• [What you are asked to do]
Pull out every line below holding the word "remaining".

• [Task input]
- - - - -
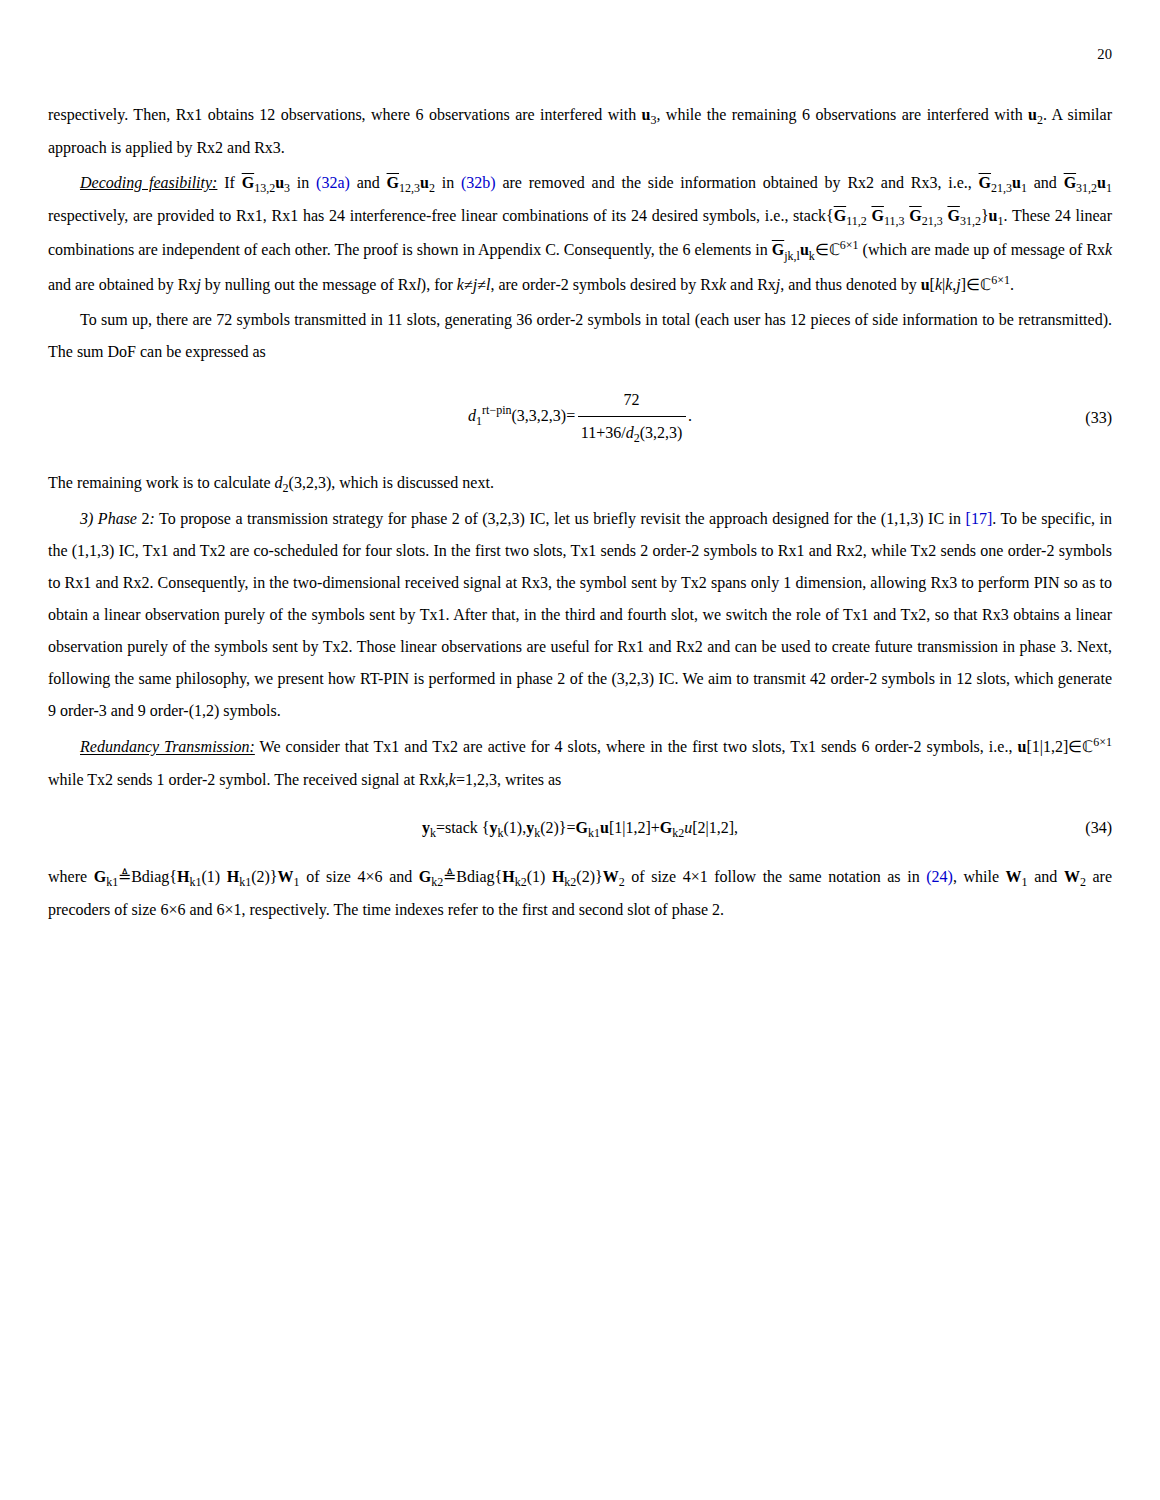20
respectively. Then, Rx1 obtains 12 observations, where 6 observations are interfered with u3, while the remaining 6 observations are interfered with u2. A similar approach is applied by Rx2 and Rx3.
Decoding feasibility: If G13,2u3 in (32a) and G12,3u2 in (32b) are removed and the side information obtained by Rx2 and Rx3, i.e., G21,3u1 and G31,2u1 respectively, are provided to Rx1, Rx1 has 24 interference-free linear combinations of its 24 desired symbols, i.e., stack{G11,2 G11,3 G21,3 G31,2}u1. These 24 linear combinations are independent of each other. The proof is shown in Appendix C. Consequently, the 6 elements in Gjk,luk∈ℂ6×1 (which are made up of message of Rxk and are obtained by Rxj by nulling out the message of Rxl), for k≠j≠l, are order-2 symbols desired by Rxk and Rxj, and thus denoted by u[k|k,j]∈ℂ6×1.
To sum up, there are 72 symbols transmitted in 11 slots, generating 36 order-2 symbols in total (each user has 12 pieces of side information to be retransmitted). The sum DoF can be expressed as
d1rt−pin(3,3,2,3)=7211+36/d2(3,2,3). (33)
The remaining work is to calculate d2(3,2,3), which is discussed next.
3) Phase 2: To propose a transmission strategy for phase 2 of (3,2,3) IC, let us briefly revisit the approach designed for the (1,1,3) IC in [17]. To be specific, in the (1,1,3) IC, Tx1 and Tx2 are co-scheduled for four slots. In the first two slots, Tx1 sends 2 order-2 symbols to Rx1 and Rx2, while Tx2 sends one order-2 symbols to Rx1 and Rx2. Consequently, in the two-dimensional received signal at Rx3, the symbol sent by Tx2 spans only 1 dimension, allowing Rx3 to perform PIN so as to obtain a linear observation purely of the symbols sent by Tx1. After that, in the third and fourth slot, we switch the role of Tx1 and Tx2, so that Rx3 obtains a linear observation purely of the symbols sent by Tx2. Those linear observations are useful for Rx1 and Rx2 and can be used to create future transmission in phase 3. Next, following the same philosophy, we present how RT-PIN is performed in phase 2 of the (3,2,3) IC. We aim to transmit 42 order-2 symbols in 12 slots, which generate 9 order-3 and 9 order-(1,2) symbols.
Redundancy Transmission: We consider that Tx1 and Tx2 are active for 4 slots, where in the first two slots, Tx1 sends 6 order-2 symbols, i.e., u[1|1,2]∈ℂ6×1 while Tx2 sends 1 order-2 symbol. The received signal at Rxk,k=1,2,3, writes as
yk=stack {yk(1),yk(2)}=Gk1u[1|1,2]+Gk2u[2|1,2], (34)
where Gk1≜Bdiag{Hk1(1) Hk1(2)}W1 of size 4×6 and Gk2≜Bdiag{Hk2(1) Hk2(2)}W2 of size 4×1 follow the same notation as in (24), while W1 and W2 are precoders of size 6×6 and 6×1, respectively. The time indexes refer to the first and second slot of phase 2.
- - - - -
• [Completed exercise]
respectively. Then, Rx1 obtains 12 observations, where 6 observations are interfered with u3, while the remaining 6 observations are interfered with u2. A similar approach is applied by Rx2 and Rx3.
The remaining work is to calculate d2(3,2,3), which is discussed next.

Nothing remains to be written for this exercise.